DLPack exchange of USM allocated arrays

DLPack overview

DLPack is a commonly used C-ABI compatible data structure that allows data exchange between major frameworks. DLPack strives to be minimal, intentionally leaves allocators API and device API out of scope.

Data shared via DLPack are owned by the producer who provides a deleter function stored in the DLManagedTensor, and are only accessed by consumer. Python semantics of using the structure is explained in dlpack docs.

DLPack specifies data location in memory via void * data field of DLTensor struct, and via DLDevice device field. The DLDevice struct has two members: an enumeration device_type and an integer device_id.

DLPack recognizes enumeration value DLDeviceType::kDLOneAPI reserved for sharing SYCL USM allocations. It is not kDLSycl since importing USM-allocated tensor with this device type relies on oneAPI SYCL extensions sycl_ext_oneapi_filter_selector and sycl_ext_oneapi_default_platform_context to operate.

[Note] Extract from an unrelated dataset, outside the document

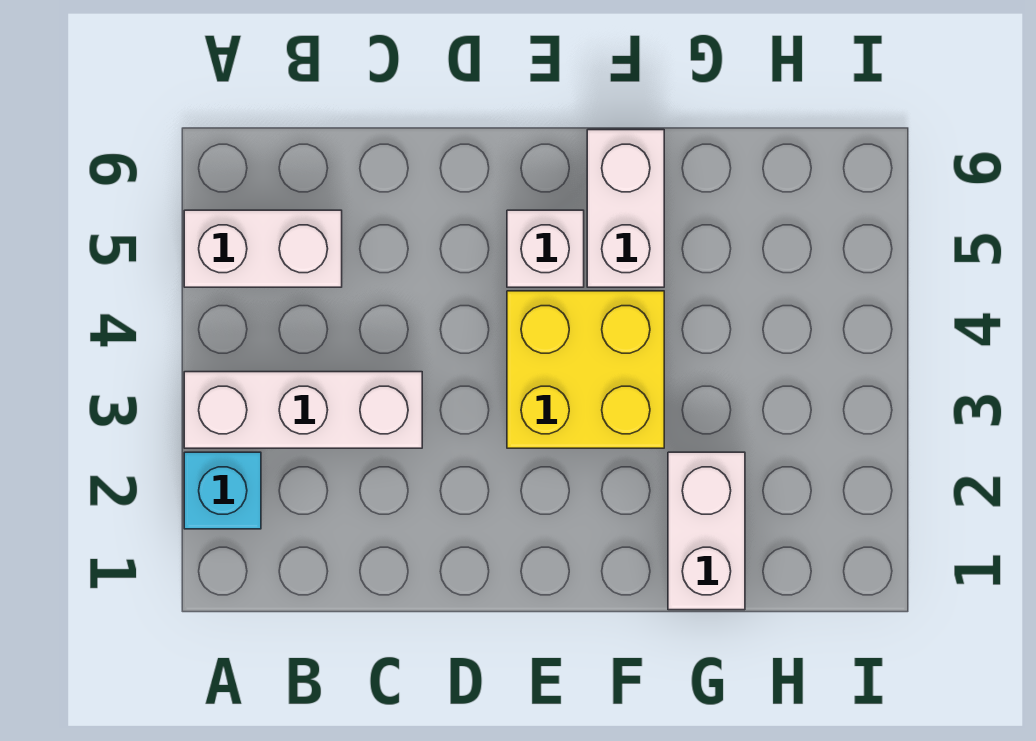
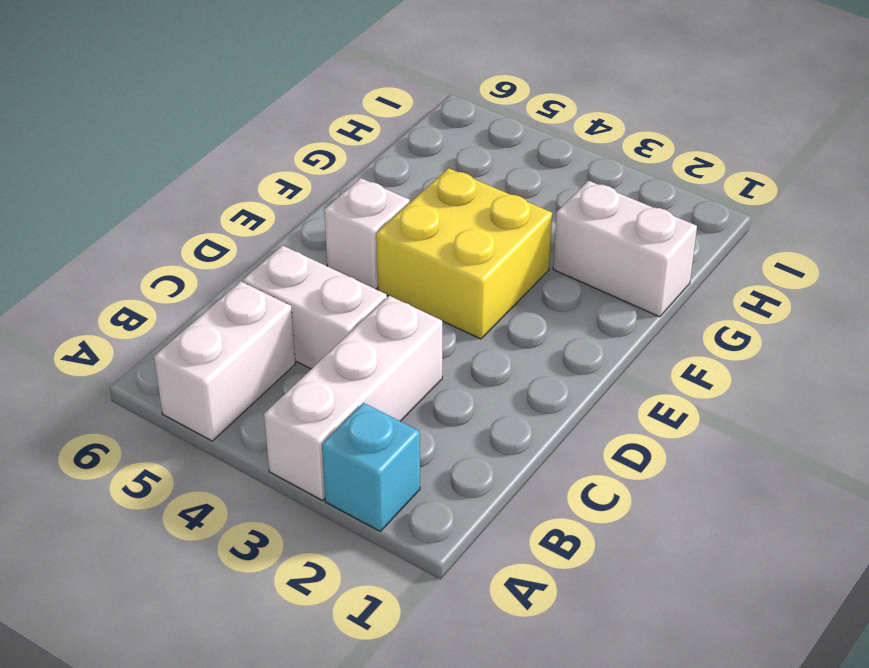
white 1x2 brick [587,130,664,287] -> white 1x2 brick moved to [243,245,387,369]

Exporting USM allocation to DLPack

When sharing USM allocation (of any sycl::usm::kind) with void * ptr bound to sycl::context ctx:

Protocol for exporting USM allocation as DLPack
// Input: void *ptr:
//             USM allocation pointer
//        sycl::context ctx:
//             context the pointer is bound to

// Get device where allocation was originally made
// Keep in mind, the device may be a sub-device
const sycl::device &ptr_dev = sycl::get_pointer_device(ptr, ctx);

#if SYCL_EXT_ONEAPI_DEFAULT_CONTEXT
const sycl::context &default_ctx = ptr_dev.get_platform().ext_oneapi_get_default_context();
#else
static_assert(false, "ext_oneapi_default_context extension is required");
#endif

// Assert that ctx is the default platform context, or throw
if (ctx != default_ctx) {
    throw pybind11::type_error(
        "Can not export USM allocations not "
        "bound to default platform context."
    );
}

// Find parent root device if ptr_dev is a sub-device
const sycl::device &parent_root_device = get_parent_root_device(ptr_dev);

// find position of parent_root_device in sycl::get_devices
const auto &all_root_devs = sycl::device::get_devices();
auto beg = std::begin(all_root_devs);
auto end = std::end(all_root_devs);
auto selectot_fn = [parent_root_device](const sycl::device &root_d) -> bool {
    return parent_root_device == root_d;
};
auto pos = find_if(beg, end, selector_fn);

if (pos == end) {
    throw pybind11::type_error("Could not produce DLPack: failed finding device_id");
}
std::ptrdiff_t dev_idx = std::distance(beg, pos);

// check that dev_idx can fit into int32_t if needed
int32_t device_id = static_cast<int32_t>(dev_idx);

// populate DLTensor with DLDeviceType::kDLOneAPI and computed device_id

Importing DLPack with device_type == kDLOneAPI

Protocol for recognizing DLPack as a valid USM allocation
// Input: ptr = dlm_tensor->dl_tensor.data
//        device_id = dlm_tensor->dl_tensor.device.device_id

// Get root_device from device_id
const auto &device_vector = sycl::get_device();
const sycl::device &root_device = device_vector.at(device_id);

// Check if the backend of the device is supported by consumer
//    Perhaps for certain backends (CUDA, hip, etc.) we should dispatch
//    different dlpack importers

// alternatively
// sycl::device root_device = sycl::device(
//       sycl::ext::oneapi::filter_selector{ std::to_string(device_id)}
// );

// Get default platform context
#if SYCL_EXT_ONEAPI_DEFAULT_CONTEXT
const sycl::context &default_ctx = root_device.get_platform().ext_oneapi_get_default_context();
#else
static_assert(false, "ext_oneapi_default_context extension is required");
#endif

// Check that pointer is known in the context
const sycl::usm::kind &alloc_type = sycl::get_pointer_type(ptr, ctx);

if (alloc_type == sycl::usm::kind::unknown) {
    throw pybind11::type_error(
        "Data pointer in DLPack is not bound to the "
        "default platform context of specified device"
    );
}

// Perform check that USM allocation type is supported by consumer if needed

// Get sycl::device where the data was allocated
const sycl::device &ptr_dev = sycl::get_pointer_device(ptr, ctx);

// Create object of consumer's library from ptr, ptr_dev, ctx

Support of DLPack with kDLOneAPI device type

dpctl supports DLPack v0.8. Exchange of USM allocations made using Level-Zero backend is supported with torch.Tensor(device='xpu') for PyTorch when using intel-extension-for-pytorch, as well as for TensorFlow when intel-extension-for-tensorflow is used.